Building apps with AI might sound like magic—but it turns out, there’s still a lot of strategy, structure, and problem-solving involved.
During Yeti’s 2025 AI Hackathon, our teams set out to push the limits of today’s AI development tools—challenging ourselves to see just how far no-code AI could take us in building real, functional digital products. The rules were simple: in just one day, create a working product prototype using only AI-powered, no-code platforms.
We ended up with three distinct prototypes, hit some unexpected roadblocks, and uncovered surprising strengths (and weaknesses) in the vibecoding tools we used. But in the end, the most valuable outcomes weren’t the prototypes themselves—they were the lessons we learned along the way.
The teams that spent time upfront defining their app’s structure, goals, and logic had a much smoother experience overall. Tools like CodeGuide helped teams generate product specs, user flows, and database models before they ever opened a development environment. This foundation made it easier to craft clear prompts, avoid redundant work, and minimize the trial-and-error cycles that bogged other teams down. In short: the more you plan, the better the AI performs.
AI is great at generating big blocks of code quickly—but not always with clarity or maintainability in mind. Several teams ran into issues when entire apps lived in single, sprawling files with tangled logic and limited separation of concerns. Without modular, component-based thinking, projects quickly became difficult to navigate, debug, or scale. Future use of AI dev tools will require guardrails to ensure cleaner file structure, reusable components, and scalable architecture.
While AI tools accelerated development, they didn’t eliminate the need for skilled developers. Human judgment was critical at every step—from breaking down problems into promptable chunks to validating logic, resolving errors, and managing architecture. AI served as a powerful assistant, not an autonomous builder. Its output was often impressive, but it still required curation, editing, and oversight from experienced humans.
One of the most exciting takeaways was how easily teams could spin up demos and validate ideas. From a fully functioning Disneyland itinerary planner to a multiplayer game experience, AI enabled teams to go from concept to tangible output in days—not weeks. This makes AI tools ideal for client discovery work, early-stage startups, and internal concept testing. We can now show instead of tell—faster and cheaper than ever before.

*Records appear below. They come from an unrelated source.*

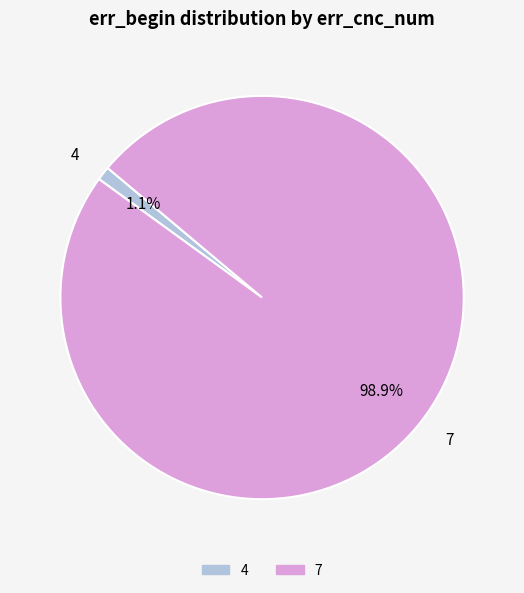

Is it true that 4 is 1% of the pie?

True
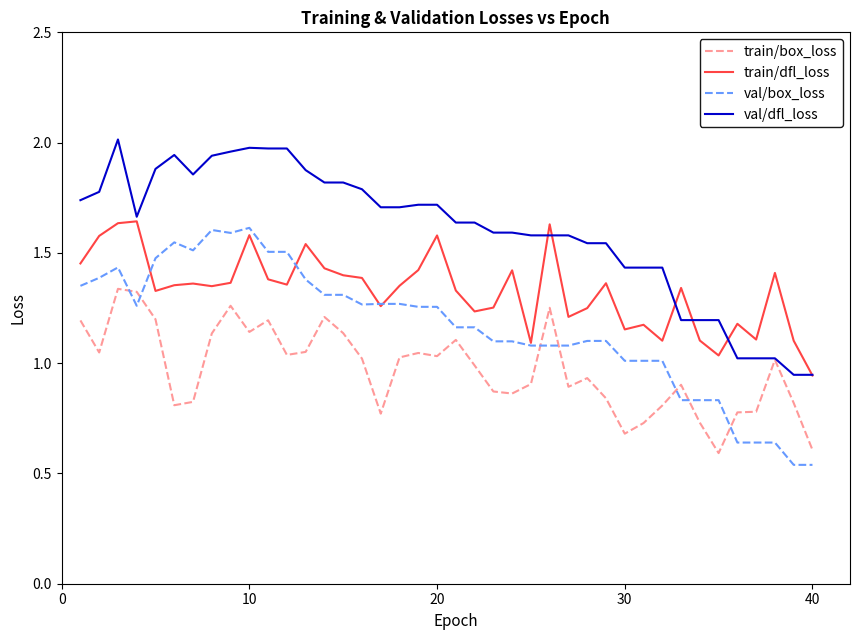

True or false: train/dfl_loss and train/box_loss intersect in this chart.

False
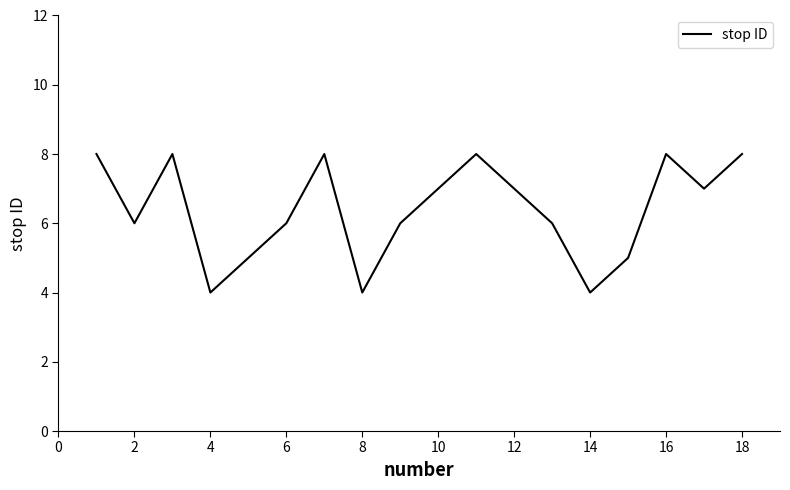

What is the difference between the maximum and minimum values?

4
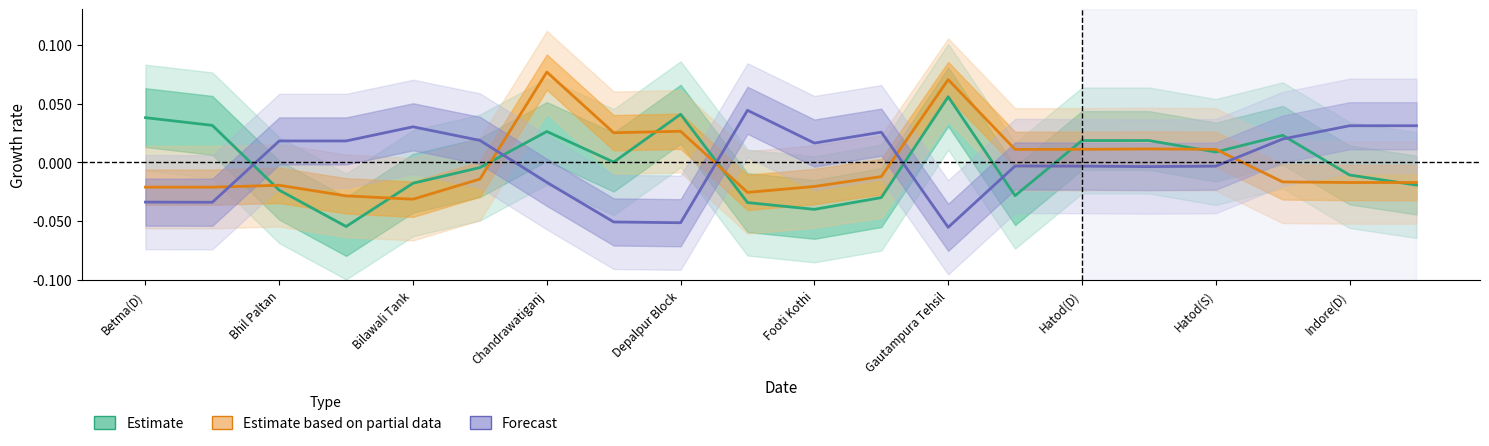

What is the difference between the second highest and minimum values in the Estimate based on partial data series?

0.1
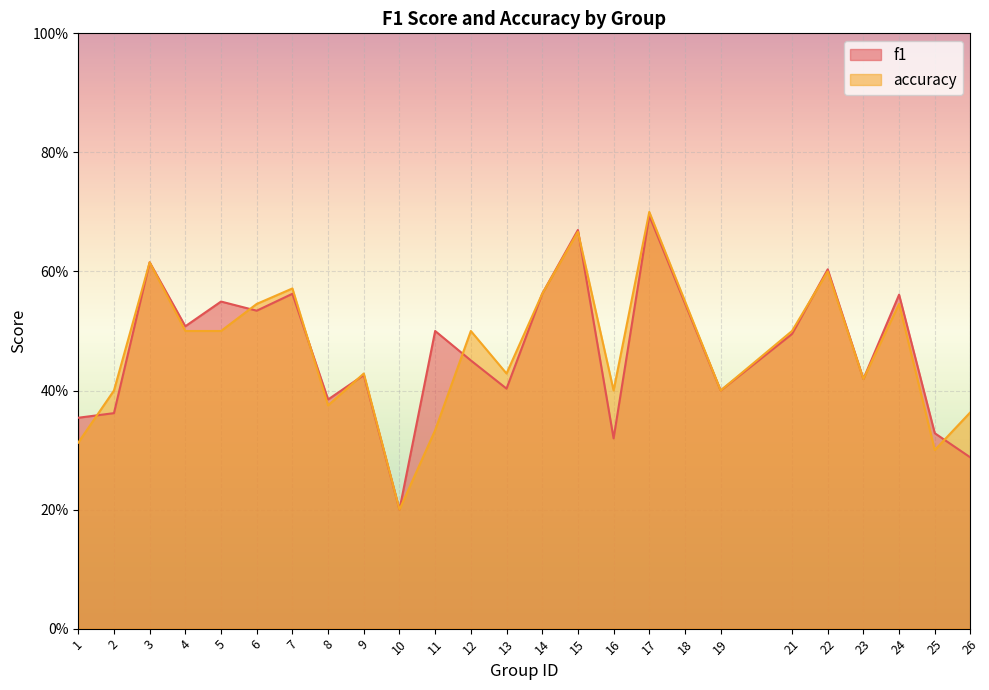

What is the difference between the accuracy values at 10 and 16?

0.2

Most AI tools we used focused heavily on functionality—but left much to be desired in terms of visual polish and branding. Even with tools like V0 and Lovable generating decent-looking UIs, there was little support for enforcing a design system, integrating a brand identity, or customizing themes. This reaffirmed the value of design expertise in the product development process, and suggested that pairing AI tools with design tokens or component libraries could elevate output significantly.
The hackathon reminded us that AI development tools are accelerators—not autopilots. While they can drastically speed up workflows, reduce costs, and empower non-developers to create, they still require a strong foundation of human insight, technical structure, and creative vision.

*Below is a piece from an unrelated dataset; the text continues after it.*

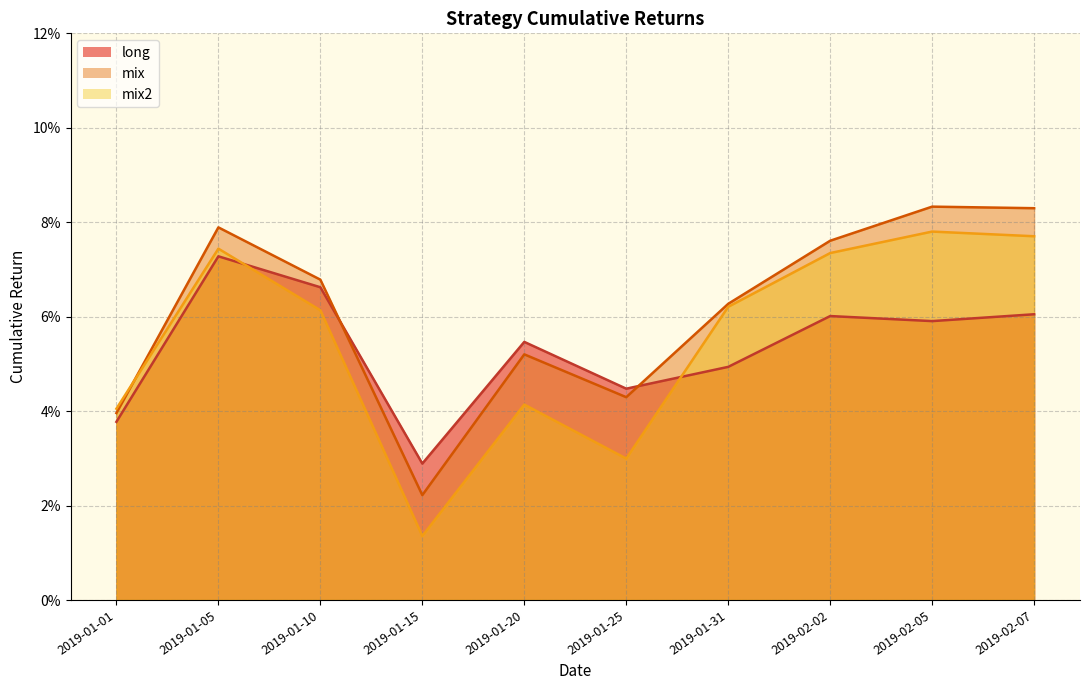

Which series has the widest spread of values?

mix2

At Yeti, we’re excited to continue exploring the evolving AI dev landscape. Armed with these lessons, we’re better equipped to guide clients through faster prototyping, smarter decision-making, and more accessible digital product development.
Yeti’s 2025 AI Hackathon was more than a fun experiment—it was a window into the future of product development. By embracing AI development tools, we’ve seen firsthand how these technologies can reduce costs, spark innovation, and accelerate delivery for our clients. We also uncovered their limits—and the importance of thoughtful prompting, scope definition, and human oversight.
This is just the beginning. As these tools evolve, so will our ability to harness them for more complex, collaborative, and creative projects. Whether it's helping a non-developer build their first app or spinning up a full MVP in days, AI is no longer just a tool in our toolbox—it’s a catalyst for what’s next.